Dataset records:
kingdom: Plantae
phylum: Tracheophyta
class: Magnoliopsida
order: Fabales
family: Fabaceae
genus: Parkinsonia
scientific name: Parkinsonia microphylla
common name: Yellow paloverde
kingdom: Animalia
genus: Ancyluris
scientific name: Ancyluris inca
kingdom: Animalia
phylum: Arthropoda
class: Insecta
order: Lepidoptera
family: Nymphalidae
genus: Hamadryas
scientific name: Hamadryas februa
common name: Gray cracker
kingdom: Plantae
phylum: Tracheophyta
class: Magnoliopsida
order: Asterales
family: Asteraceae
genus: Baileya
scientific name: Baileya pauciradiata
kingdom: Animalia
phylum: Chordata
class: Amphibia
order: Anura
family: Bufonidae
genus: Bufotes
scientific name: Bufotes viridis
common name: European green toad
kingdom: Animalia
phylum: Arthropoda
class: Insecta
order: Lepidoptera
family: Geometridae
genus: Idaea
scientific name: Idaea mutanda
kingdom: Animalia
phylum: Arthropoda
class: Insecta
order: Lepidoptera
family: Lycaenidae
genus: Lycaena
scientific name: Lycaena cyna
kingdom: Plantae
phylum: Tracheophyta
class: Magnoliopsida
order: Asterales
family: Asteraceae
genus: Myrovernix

Your task: Retype every line of the records above word for word, keeping their order.

Result of the exercise:
kingdom: Plantae
phylum: Tracheophyta
class: Magnoliopsida
order: Fabales
family: Fabaceae
genus: Parkinsonia
scientific name: Parkinsonia microphylla
common name: Yellow paloverde
kingdom: Animalia
genus: Ancyluris
scientific name: Ancyluris inca
kingdom: Animalia
phylum: Arthropoda
class: Insecta
order: Lepidoptera
family: Nymphalidae
genus: Hamadryas
scientific name: Hamadryas februa
common name: Gray cracker
kingdom: Plantae
phylum: Tracheophyta
class: Magnoliopsida
order: Asterales
family: Asteraceae
genus: Baileya
scientific name: Baileya pauciradiata
kingdom: Animalia
phylum: Chordata
class: Amphibia
order: Anura
family: Bufonidae
genus: Bufotes
scientific name: Bufotes viridis
common name: European green toad
kingdom: Animalia
phylum: Arthropoda
class: Insecta
order: Lepidoptera
family: Geometridae
genus: Idaea
scientific name: Idaea mutanda
kingdom: Animalia
phylum: Arthropoda
class: Insecta
order: Lepidoptera
family: Lycaenidae
genus: Lycaena
scientific name: Lycaena cyna
kingdom: Plantae
phylum: Tracheophyta
class: Magnoliopsida
order: Asterales
family: Asteraceae
genus: Myrovernix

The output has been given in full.